COME ERANO I BOSINI DOCG

FERNANDO COVA - 07/07/2012

Varese nel 1833, litografia di Gandini

Quale carattere avevano i varesini “da scépa spòtiga busina” nel 1837?

Lo apprendiamo da un libro di Carlo Castiglioni: “Amore delle cose nuove e sorprendenti, curiosità di sapere, fasto delle proprie cose, gelosia del proprio diritto, cura di piacere, premura di ospitalità,

contentezza del poco, qualche indolenza dei propri affari e trascuratezza degli studj formano le note caratteristiche dei popoli di questa Città e Circondario, i quali d’altronde sono lontani dal litigio, dall’inganno, dalla immoralità, e dalla milizia”.

Notiamo che la popolazione è curiosa ed aperta alle novità, gelosa dei diritti comunali acquisiti nei secoli, ospitale non fosse altro perché dedita ai commerci. In “contentezza del poco” leggerei la proverbiale “taccagneria”, più portata al commercio che agli studi. Note positive sono la poca litigiosità e l’onestà, la moralità e non essere dediti alla armi.

L’autore della descrizione é il sacerdote Carlo Castiglioni che apparteneva alla nobile famiglia di Carnago; era sacerdote in san Vittore a Varese e insegnava, quale professore, nelle scuole cittadine.

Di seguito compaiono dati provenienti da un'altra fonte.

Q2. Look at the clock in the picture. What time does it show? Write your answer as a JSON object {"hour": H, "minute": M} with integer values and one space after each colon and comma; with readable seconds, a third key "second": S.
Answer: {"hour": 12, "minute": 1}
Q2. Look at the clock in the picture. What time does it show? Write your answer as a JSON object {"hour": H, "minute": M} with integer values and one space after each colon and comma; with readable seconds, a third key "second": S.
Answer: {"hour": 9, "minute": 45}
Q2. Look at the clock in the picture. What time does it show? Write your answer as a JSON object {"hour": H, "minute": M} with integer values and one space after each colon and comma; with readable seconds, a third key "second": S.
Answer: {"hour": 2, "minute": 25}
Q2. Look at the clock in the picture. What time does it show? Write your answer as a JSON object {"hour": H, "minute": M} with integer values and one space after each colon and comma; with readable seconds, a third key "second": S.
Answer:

Era cultore di storia locale, sunteggiò la cronaca Marliani e pubblicò nel 1837, presso Giuseppe Rainoldi, una “Storia fisica e politica della città di Varese e terre adiacenti” firmandosi P.C.C. dedicandolo all’amico G.A.C. (il maestro Giovanni Antonio Colombo ).

Nella prefazione annuncia che questo breve scritto, sessantotto pagine, avrebbe dovuto “essere una parte di un tutto che verrà seguito con nomi di topografia e memorie storiche” ma il seguito non fu mai pubblicato. Nell’ultima pagina aggiunge un invito ai varesini “ Prego chi avesse notizie pubbliche o private che riguardino la Storia di Varese o dell’antico Seprio a volerle dirigere qualora brami illustrare la patria o famiglia, alla Tipografia Rainoldi in Varese, con promettere di farne di esse buon’uso e di citarne con riconocienza gli autori”.

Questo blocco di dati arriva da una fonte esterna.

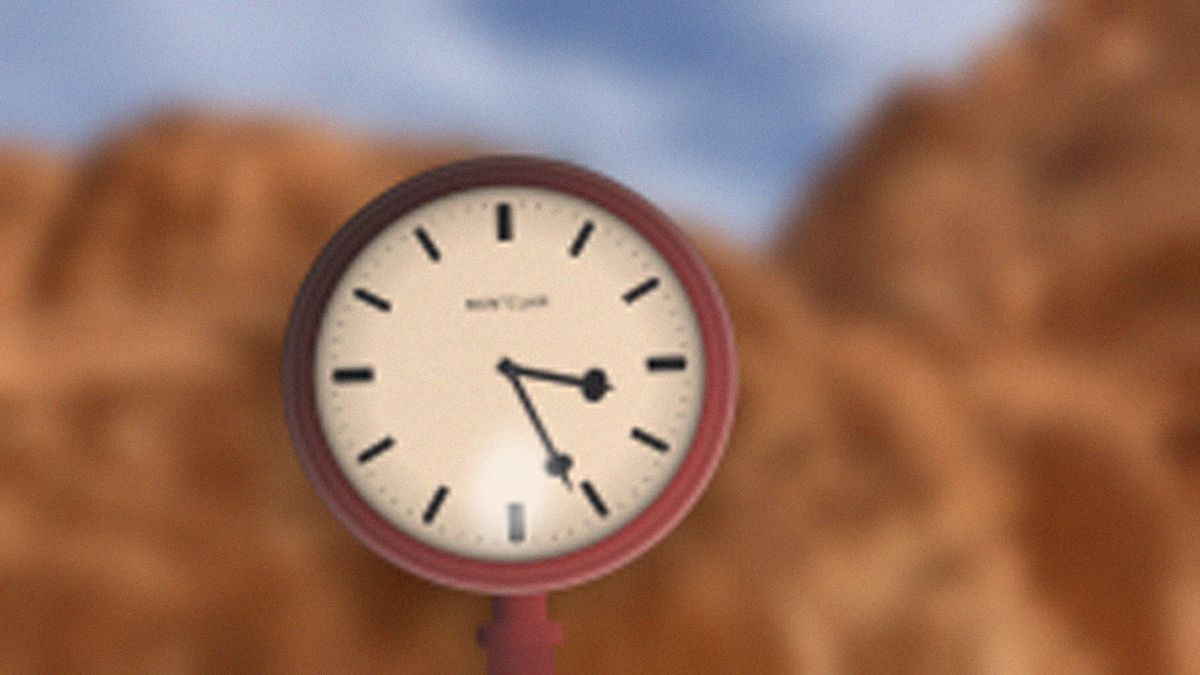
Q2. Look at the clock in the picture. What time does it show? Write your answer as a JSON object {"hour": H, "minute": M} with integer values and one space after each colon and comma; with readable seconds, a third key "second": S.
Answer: {"hour": 3, "minute": 26}
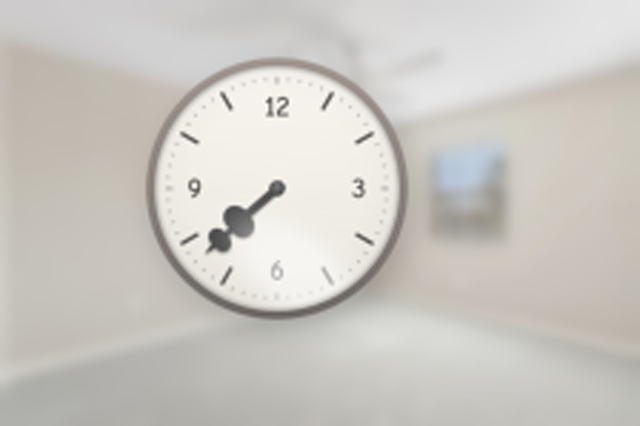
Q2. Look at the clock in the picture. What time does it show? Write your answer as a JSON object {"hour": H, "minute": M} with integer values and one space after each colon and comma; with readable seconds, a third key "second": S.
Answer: {"hour": 7, "minute": 38}
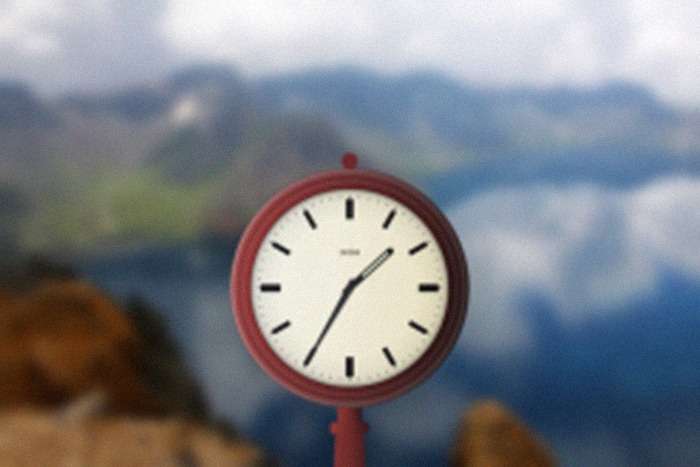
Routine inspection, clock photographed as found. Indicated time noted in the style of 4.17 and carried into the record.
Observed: 1.35
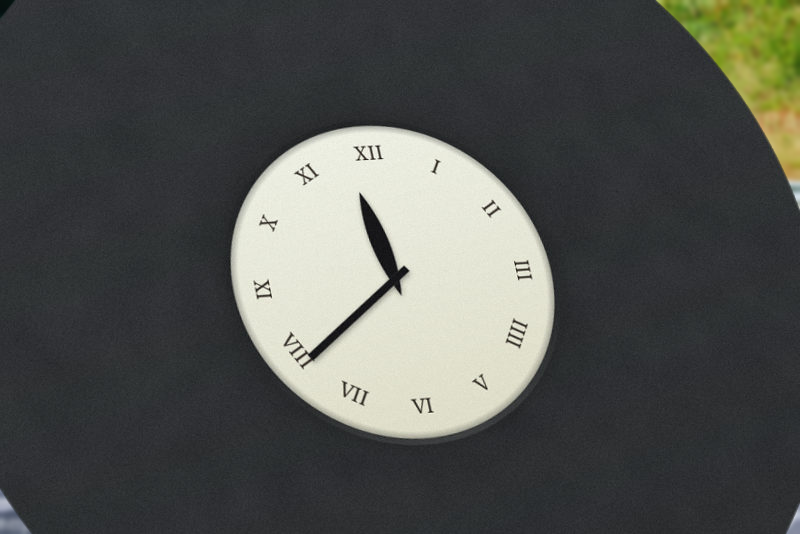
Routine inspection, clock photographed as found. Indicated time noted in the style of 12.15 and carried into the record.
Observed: 11.39
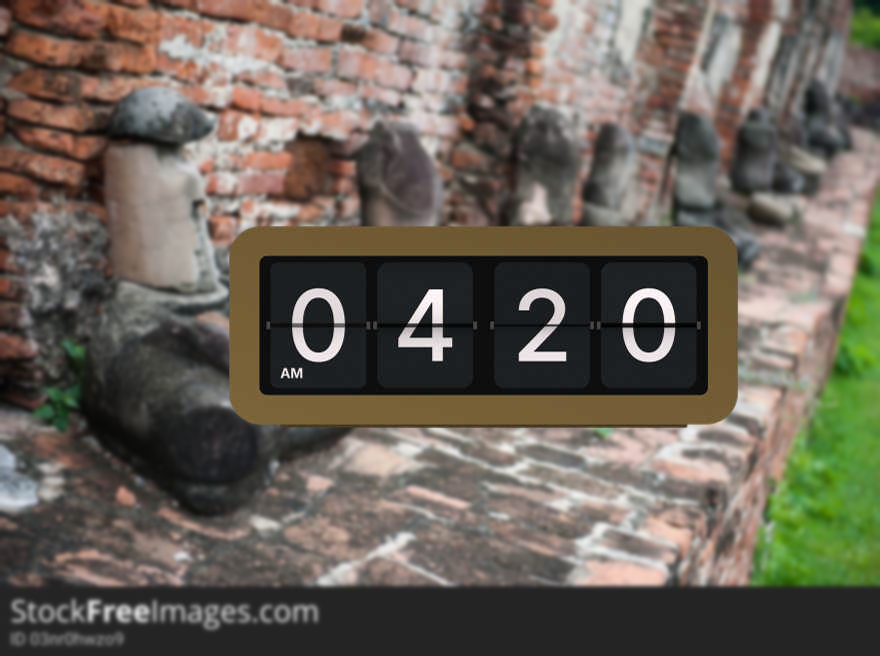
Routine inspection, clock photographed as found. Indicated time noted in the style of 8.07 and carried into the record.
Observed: 4.20
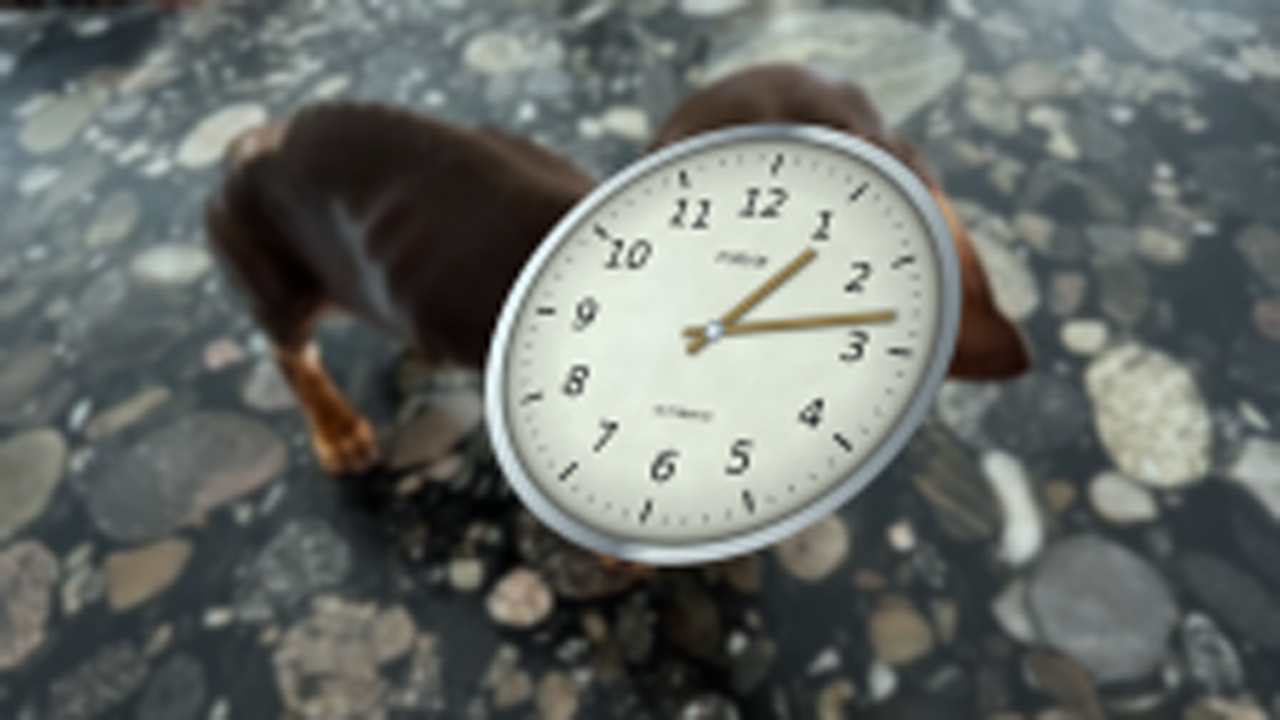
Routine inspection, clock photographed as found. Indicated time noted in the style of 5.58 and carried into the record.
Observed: 1.13
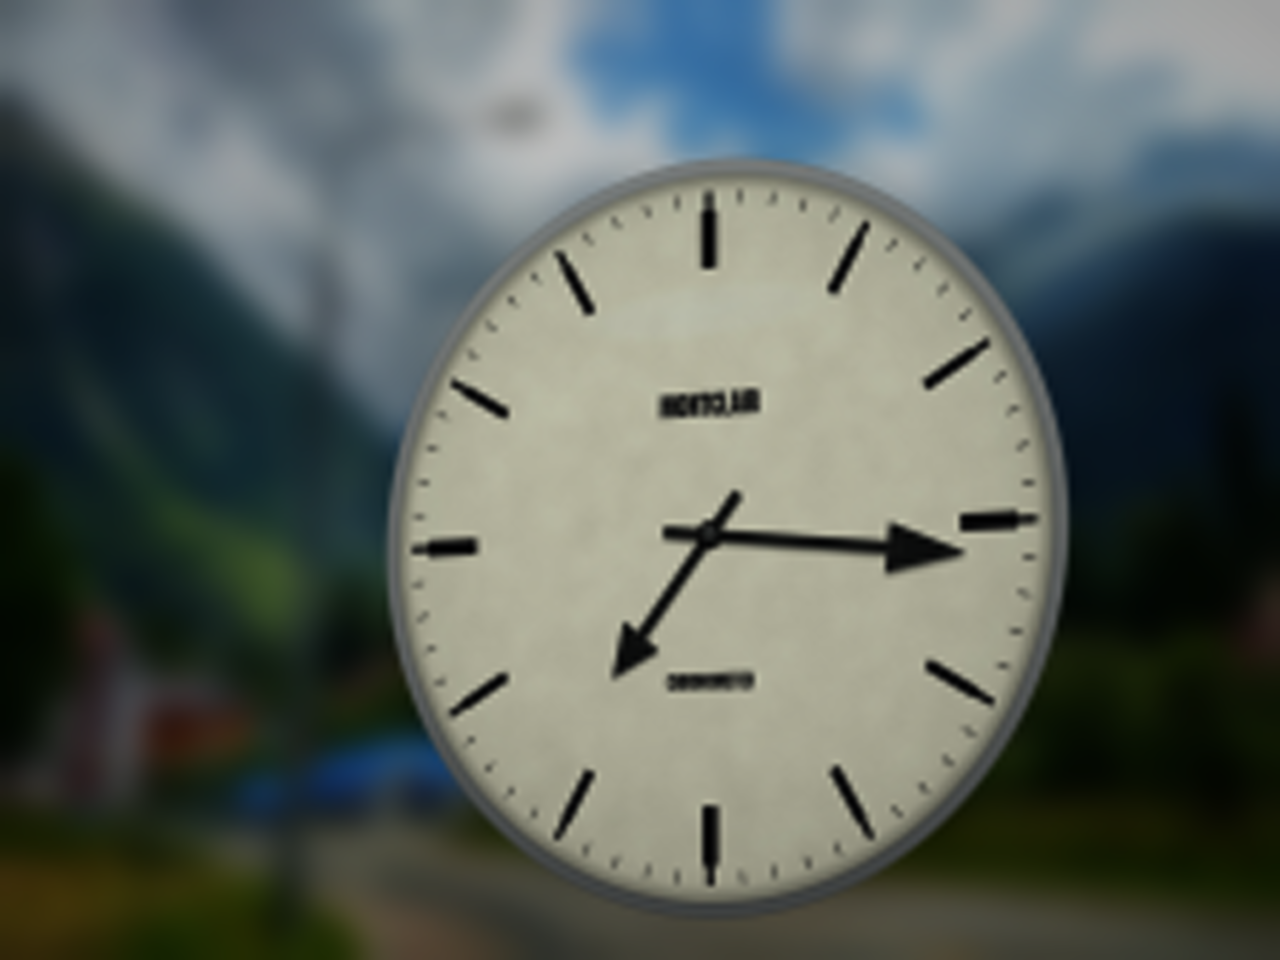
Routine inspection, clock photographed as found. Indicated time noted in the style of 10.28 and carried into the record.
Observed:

Voglio ricordare che la nota “tirchieria” dei Varesini è registrata sia dal Cherubini che dal Banfi. Quest’ultimo registra: Varesada = scirpiada = v. pioggiada = pioeggiaria = Pidocchieria;

Il Cherubini, allineato, ci segnala: Varesada = scirpiada dicesi anche pioggiada = pidoccheria / taccagneria / grettezza.

Mezzo secolo dopo il Dossi descriveva il commercio a Varese in maniera poco lusinghiera:

“ A Vares tutt cala de pes”. Entrate in un confettiere, vi daranno dolci stantii, paste rafferme: in un caffé, birra brusca; in un droghiere, zucchero e caffé avariati. L’orologiajo troverà una ruota di più nel vostro orologio: lo stagnajo per attaccare il manico della vostra padella vi bucherà il fondo. Dapertutto sta scritto “Nouveautès de Paris” ma il cartello é già tarmato e tutto cacature di mosche…” . Passati i tempi come nel 1756, quando un componimento poetico, contenuto nella cronaca Marliani, celebrava le delizie delle nostre zone ed era intitolato “Grand Vares”.

Per i commercianti poco onesti esistevano anche detti popolari, per i ciabattini: “Orgna, bisorgna, soela de carton, tomera de palpée (carta), gran sciavatin per robà danée”; per i salumieri che abbondavano sulla tara: “Frasch e palpée hinn l’ajiutt del cervellée”.